(Problem to work on) Print out the data that follows exactly, character for character, apart from the pictures.

(Supplied data)
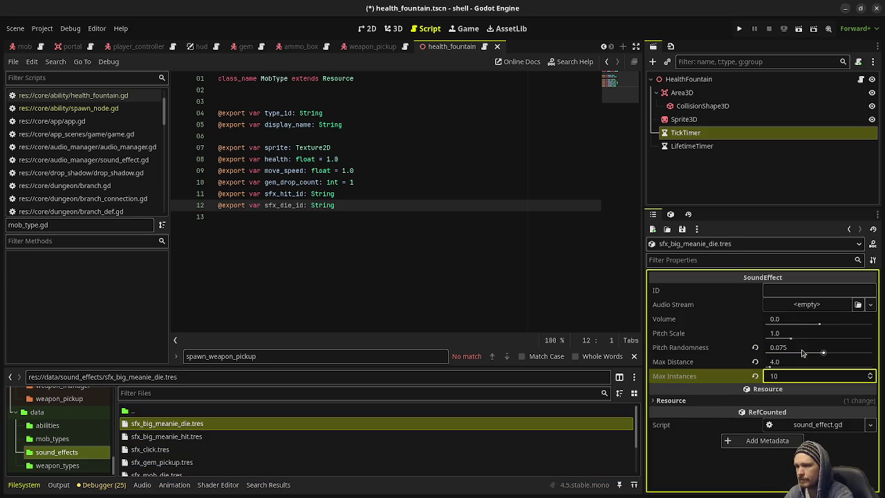
Set the ID to sfx_big_meanie_die, load recycler_close.mp3 as the audio stream, and save
{"action": "left_click", "coordinate": [771, 289]}
{"action": "type", "text": "sfx_"}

(Your response)
Set the ID to sfx_big_meanie_die, load recycler_close.mp3 as the audio stream, and save
{"action": "left_click", "coordinate": [771, 289]}
{"action": "type", "text": "sfx_"}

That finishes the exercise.